FDA Grants Coronavirus mRNA Vaccine Fast Track Designation

May 14, 2020

Vaccine candidate mRNA-1273 has been granted Fast Track designation by the US FDA.

Moderna’s coronavirus disease 2019 (COVID-19) vaccine candidate mRNA-1273 has been granted Fast Track designation by the US Food and Drug Administration (FDA), according to a company press release.

The investigational mRNA-1273 is an mRNA vaccine against SARS-CoV-2 encoding for a prefusion stabilized form of the coronavirus’ Spike protein.

A fast track designation expedites review for treatments which fill an unmet medical need. The designation encourages communication between drug developers and the FDA. Moderna previously received Fast Track designation for an investigational Zika vaccine.

“Fast Track designation underscores the urgent need for a vaccine against the novel coronavirus,” Tal Zaks, MD, PhD, Chief Medical Officer at Moderna, said in the press release.

Moderna submitted an investigational new drug application to the FDA on April 27 and was approved for a Phase 2 study on May 7.

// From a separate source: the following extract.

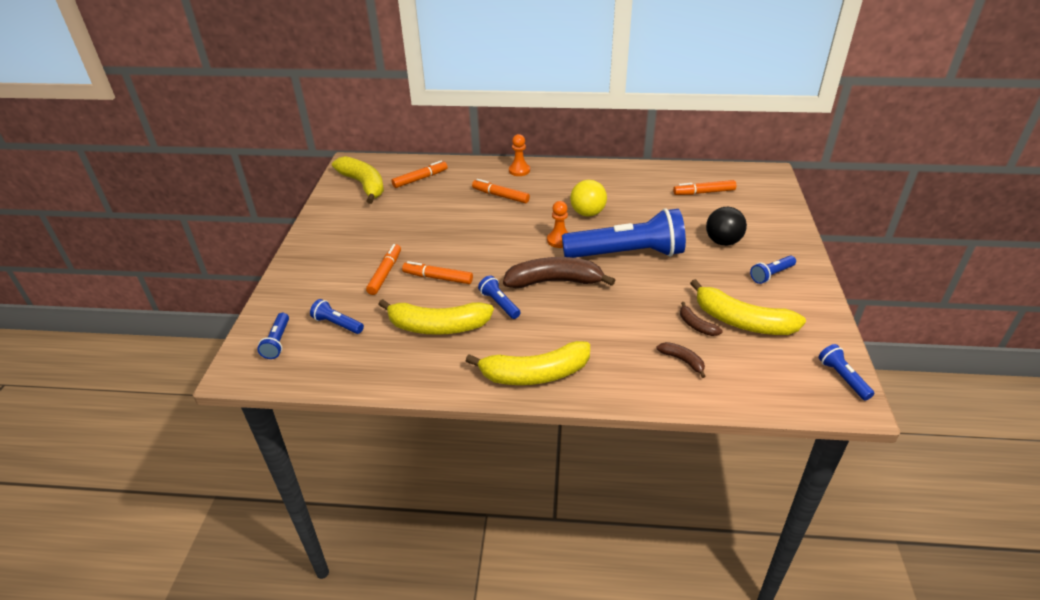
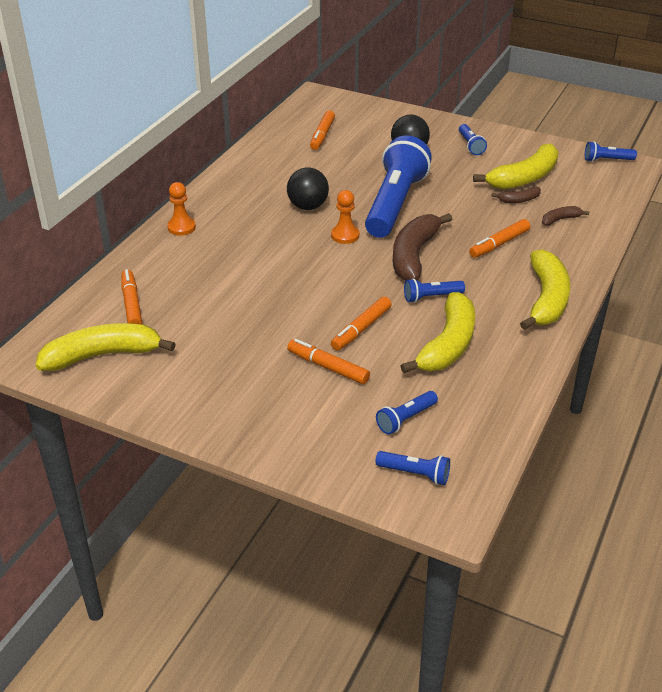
camera: 70 degrees left, 0 degrees up
(501, 196) = (227, 252): orange marker -> orange marker (499, 244)
(587, 213) = (308, 206): yellow ball -> black ball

“As we await the full set of clinical data from the NIAID-led Phase 1 study, we are actively preparing for our Phase 2 and Phase 3 clinical studies to continue learning about the potential of mRNA-1273 to protect against SARS-CoV-2,” Zaks said.

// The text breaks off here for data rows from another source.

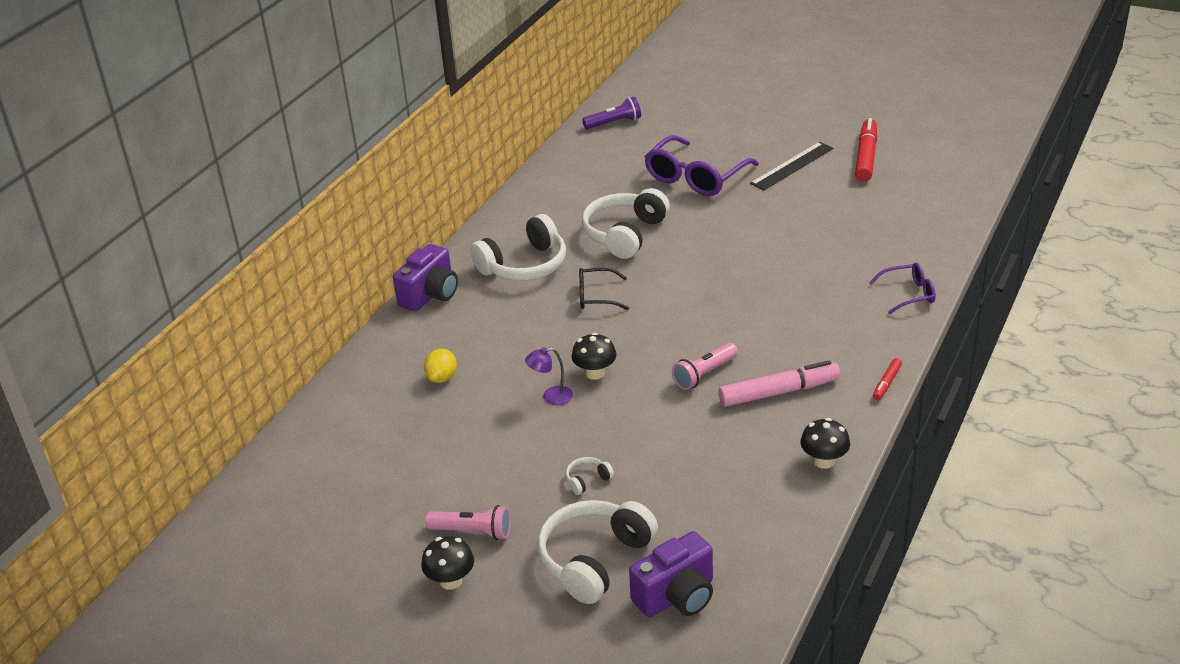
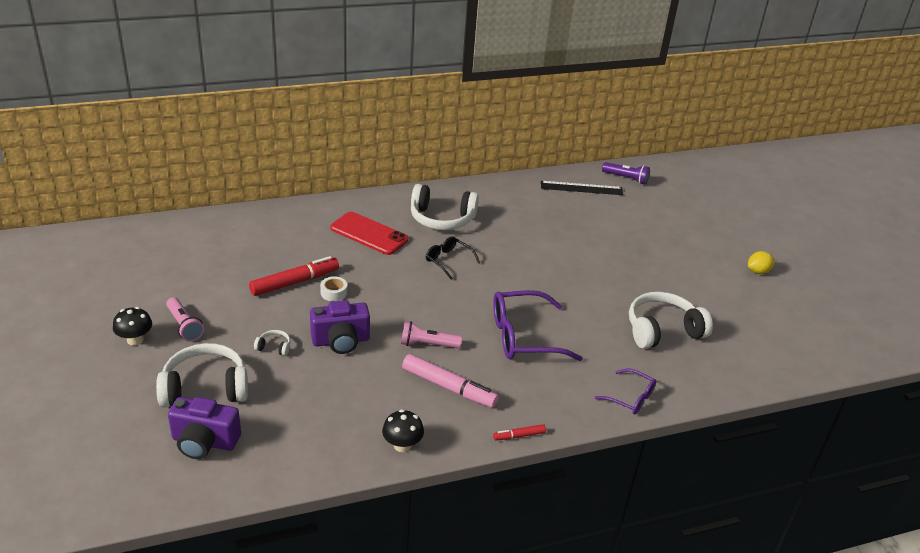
camera: 40 degrees right, 0 degrees up
(430, 295) = (372, 200): purple camera -> purple camera (341, 341)
(442, 378) = (305, 243): yellow lemon -> yellow lemon (758, 271)
(485, 325) = (369, 234): none -> red phone
(551, 397) = (334, 293): purple lamp -> white tape
(595, 373) = (375, 298): black mushroom -> none
(624, 234) = (522, 240): white headphones -> white headphones (662, 330)
(695, 177) = (619, 238): purple glasses -> purple glasses (523, 336)
(792, 166) = (693, 272): black ruler -> black ruler (581, 188)
(865, 157) = (754, 299): red marker -> red marker (294, 282)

The Phase 2 study will aim to explore the safety, immunogenicity, and reactogenicity of 2 doses of mRNA-1273 administered 28 days apart.

Phase 2 Study Parameters:

  • A total of 600 participants will be assigned to receive placebo, 50 μg, or 250 μg of the vaccine in both vaccinations. Participants will then be followed for 12 months after vaccination.

  • Participants will range from 18-55 years in a 300 person cohort, and 55 years+ in another 300 person cohort.

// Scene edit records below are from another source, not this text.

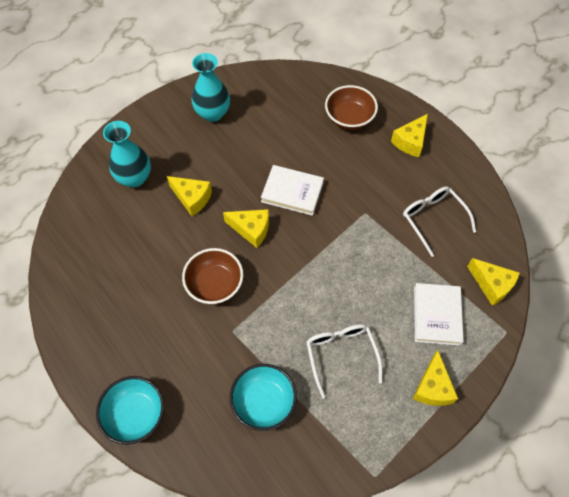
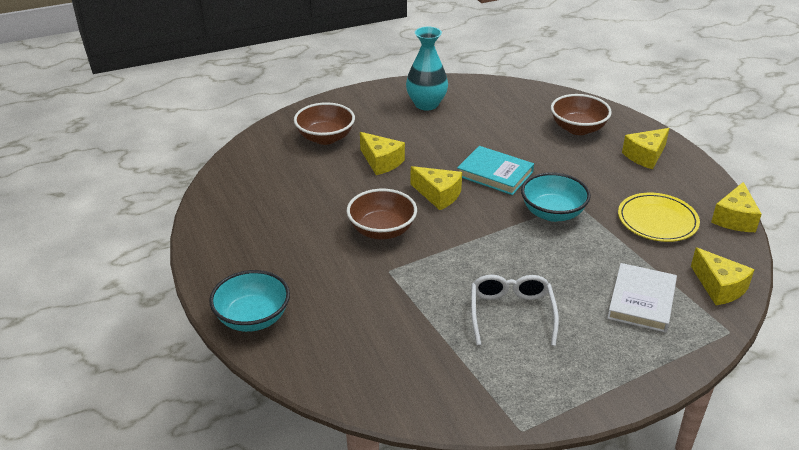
camera: 15 degrees right, 25 degrees down
(134, 178) = (325, 138): turquoise vase -> brown bowl
(264, 402) = (404, 336): turquoise bowl -> turquoise bowl (552, 213)
(292, 192) = (495, 174): white book -> turquoise book
(432, 387) = (619, 363): yellow cheese -> yellow cheese (734, 218)
(433, 219) = (657, 220): white glasses -> yellow plate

  • Participants will be followed through 12 months after the second vaccination.

Moderna is also finalizing the protocol for the Phase 3 study, expected to begin in the summer of this year. The planning for these studies, late-stage clinical development programs, and the potential scale-up of manufacturing for the vaccine have been funded by the US Biomedical Advanced Research and Development Authority.

“Safe, effective vaccines are critical to ending this pandemic and preventing future outbreaks of SARS-COV-2,” said BARDA Acting Director Gary Disbrow, PhD, upon the May 7 submission of Moderna’s investigational new drug application.